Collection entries
══════════════════════════════
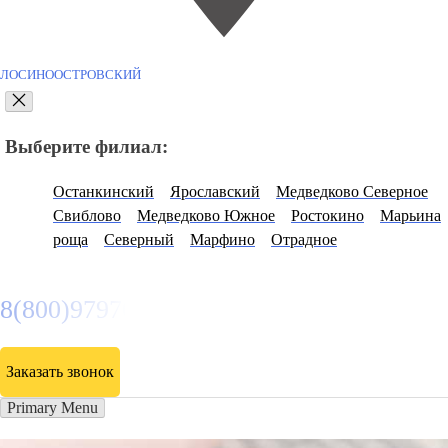
ЛОСИНООСТРОВСКИЙ
Выберите филиал:
Останкинский
Ярославский
Медведково Северное
Свиблово
Медведково Южное
Ростокино
Марьина
роща
Северный
Марфино
Отрадное
8(800)9797043
Заказать звонок
Primary Menu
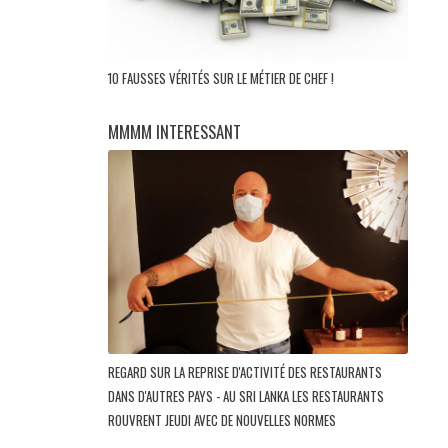
10 FAUSSES VÉRITÉS SUR LE MÉTIER DE CHEF !
MMMM INTERESSANT
REGARD SUR LA REPRISE D'ACTIVITÉ DES RESTAURANTS
DANS D'AUTRES PAYS - AU SRI LANKA LES RESTAURANTS
ROUVRENT JEUDI AVEC DE NOUVELLES NORMES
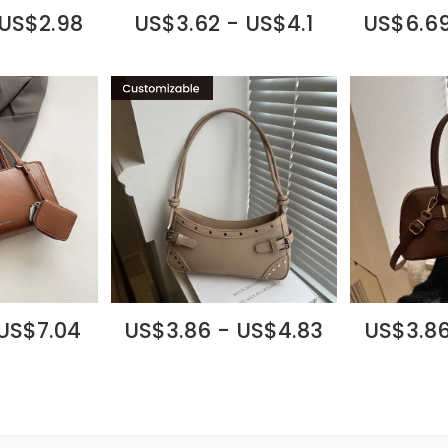
 US$2.98
US$3.62 - US$4.1
US$6.69
 US$7.04
US$3.86 - US$4.83
US$3.86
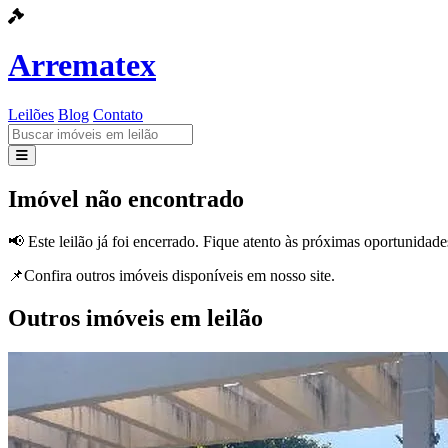
Arrematex
Leilões
Blog
Contato
Leilões
Imóvel não encontrado
Blog
📢 Este leilão já foi encerrado. Fique atento às próximas oportunidade
Contato
📌Confira outros imóveis disponíveis em nosso site.
Outros imóveis em leilão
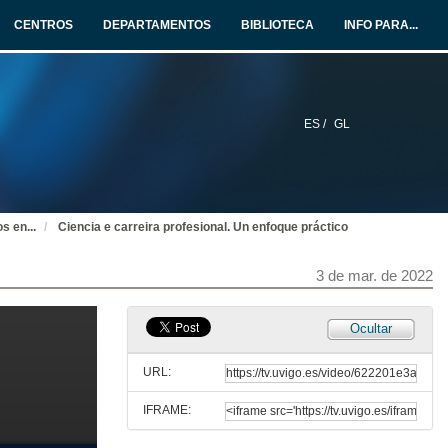
Conferencia
CENTROS
DEPARTAMENTOS
BIBLIOTECA
INFO PARA...
31 de mar. de 2022
Quenda de preguntas. O papel dos investimentos de capital privado na transferencia de tecnoloxía
31 de mar. de 2022
ES /
GL
Apertura da xornada e presentación de Lluís Rovira
16 de mar. de 2022
os en
...
Ciencia e carreira profesional. Un enfoque práctico
Boas prácticas en materia de comités de ética
3 de mar. de 2022
Conferencia
16 de mar. de 2022
Ocultar
Ética na investigación na Universidade de Vigo
Conferencia
URL:
16 de mar. de 2022
IFRAME:
Quenda de preguntas. Ética en investigación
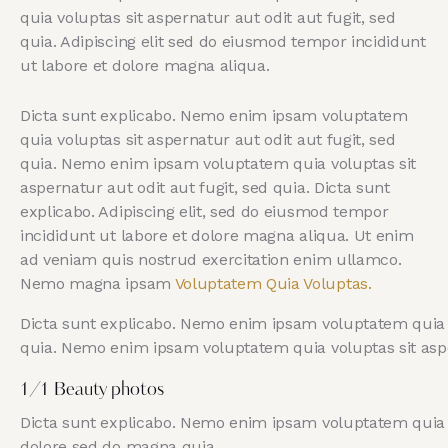
quia voluptas sit aspernatur aut odit aut fugit, sed
quia. Adipiscing elit sed do eiusmod tempor incididunt
ut labore et dolore magna aliqua.
Dicta sunt explicabo. Nemo enim ipsam voluptatem
quia voluptas sit aspernatur aut odit aut fugit, sed
quia. Nemo enim ipsam voluptatem quia voluptas sit
aspernatur aut odit aut fugit, sed quia. Dicta sunt
explicabo. Adipiscing elit, sed do eiusmod tempor
incididunt ut labore et dolore magna aliqua. Ut enim
ad veniam quis nostrud exercitation enim ullamco.
Nemo magna ipsam
Voluptatem Quia Voluptas.
Dicta sunt explicabo. Nemo enim ipsam voluptatem quia vo
quia. Nemo enim ipsam voluptatem quia voluptas sit asper
1/1 Beauty photos
Dicta sunt explicabo. Nemo enim ipsam voluptatem quia vo
dolore sed do magna quia.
══════════════════════════════
— WHAT THE TASK ASKS —
Your task is to copy each line of the data above that holds "Dicta".

— RESPONSE TO THIS EXERCISE —
Dicta sunt explicabo. Nemo enim ipsam voluptatem
aspernatur aut odit aut fugit, sed quia. Dicta sunt
Dicta sunt explicabo. Nemo enim ipsam voluptatem quia vo
Dicta sunt explicabo. Nemo enim ipsam voluptatem quia vo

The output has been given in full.